Alors que le gouvernement travaille toujours sur les définitions, les ONG demandent du concret. Aux côtés de la Fondation Nicolas Hulot (FNH), Greenpeace, le WWF, Réseau Action Climat mais aussi Commerce Équitable France, la Fnab (Fédération nationale de l’agriculture biologique) et la Confédération paysanne invitent le ministre de l’Agriculture, dans une lettre ouverte publiée le 10 mai, à mettre les bouchées doubles sur la restauration collective.

Les exigences des structures sont simples : la transition alimentaire prévue par EGAlim doit être assortie de suffisamment de moyens pour lever les principaux freins. « À ce jour, nous sommes loin des objectifs législatifs fixés d’assurer au moins 50 % de produits sains et locaux dont 20 % de produits biologiques dans l’ensemble de la restauration collective », déplore ce texte dans son préambule.

Trois verrous principaux

Les organisations signataires identifient trois verrous qui empêchent la transition prévue de se traduire par des effets concrets. Premier levier de changement : la réglementation des marchés publics. Impossible de favoriser, dans l’état actuel des lois sur la concurrence, des producteurs locaux. Sur ce point, les signataires demandent un groupe de travail d’ici à l’été au niveau français.

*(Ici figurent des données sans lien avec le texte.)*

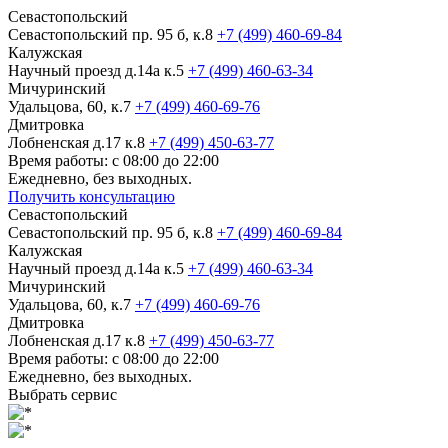
Севастопольский
Севастопольский пр. 95 б, к.8
+7 (499) 460-69-84
Калужская
Научный проезд д.14а к.5
+7 (499) 460-63-34
Мичуринский
Удальцова, 60, к.7
+7 (499) 460-69-76
Дмитровка
Лобненская д.17 к.8
+7 (499) 450-63-77
Время работы: с 08:00 до 22:00
Ежедневно, без выходных.
Получить консультацию
Севастопольский
Севастопольский пр. 95 б, к.8
+7 (499) 460-69-84
Калужская
Научный проезд д.14а к.5
+7 (499) 460-63-34
Мичуринский
Удальцова, 60, к.7
+7 (499) 460-69-76
Дмитровка
Лобненская д.17 к.8
+7 (499) 450-63-77
Время работы: с 08:00 до 22:00
Ежедневно, без выходных.
Выбрать сервис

Second problème soulevé par la tribune : le besoin de nouvelles compétences, chez les gestionnaires, les gérants, les cuisiniers, serveurs, ou même chez les agriculteurs. Les signataires préconisent « un déploiement national de formations auprès de toutes et tous dans les six prochains mois ». Programme indicatif prévu par la tribune : achats locaux, durabilité des filières, travail sur les produits de saisons, protéines végétales.

Enfin, les signataires évoquent le nerf de la guerre : le financement. Les structures exigent que soit à nouveau considéré un bonus à destination de la restauration collective pour l’aider dans ses efforts. Une idée déjà évoquée par des parlementaires, comme le rappellent les ONG, mais rejetée dans le dernier projet de loi de finances.

À la fin du texte, la FNH souffle un dernier chiffre au ministre : 330 millions d’euros. C’est la somme qui serait nécessaire pour permettre aux restaurants collectifs de « s’approvisionner en produits sains, locaux et équitables ».